Zoom acquires real-time translation startup Kites GmbH

Zoom noted Tuesday that it signed a deal to acquire Kites, a German startup that has developed a real-time machine translation (MT) platform. Kites’ team of 12 researchers will join Zoom’s engineering team as the company works to improve meeting productivity with multilingual translation capabilities for Zoom users.
“We are constantly looking for new ways to bring happiness to our users and improve meeting productivity, and MT solutions will be essential in improving our platform for Zoom customers around the world,” Velchamy said. Sankarlingam, president of product and engineering at Zoom. “With our missions aligned to make collaboration frictionless – regardless of language, geographic location or other barriers – we are confident that the impressive team at Kites will fit seamlessly into Zoom.”
Kites was founded in 2015 by Dr. Alex Waibel and Dr. Sebastian Stüker, faculty members of the Karlsruhe Institute of Technology. Zoom said Stüker and the rest of the team will continue to work in Karlsruhe, Germany, while Waibel will take on a Zoom researcher role to advise on Zoom’s MT research and development.
The field of text-to-speech technology has had its share of challenges. In 2017, for example, Google launched a long-awaited new pair of wireless earbuds with an exclusive real-time translation feature. The pitch was that Pixel Buds could recognize speech in one language, translate the words into another language on a user’s phone, and then read the translated phrase aloud.

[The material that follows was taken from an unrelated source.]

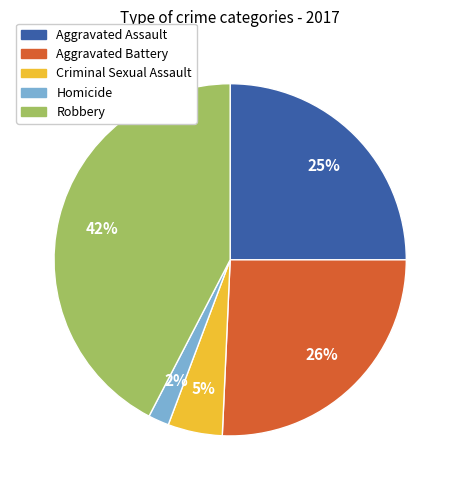

How many segments does this pie chart have?

5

However, early reviews of the product revealed that technology was in trouble recognize the words of the speakers, especially if they pronounced complicated sentences or with an accent. The problem comes down to the fact that recognizing human speech is difficult, no matter how sophisticated the artificial intelligence.
Kites technology claims to be able to translate spoken language spontaneously with minimum latency and maximum accuracy. The company claims that when it comes to conversational speech, its system has an error rate of around 5%, while the human translation error rate is around 5.5%.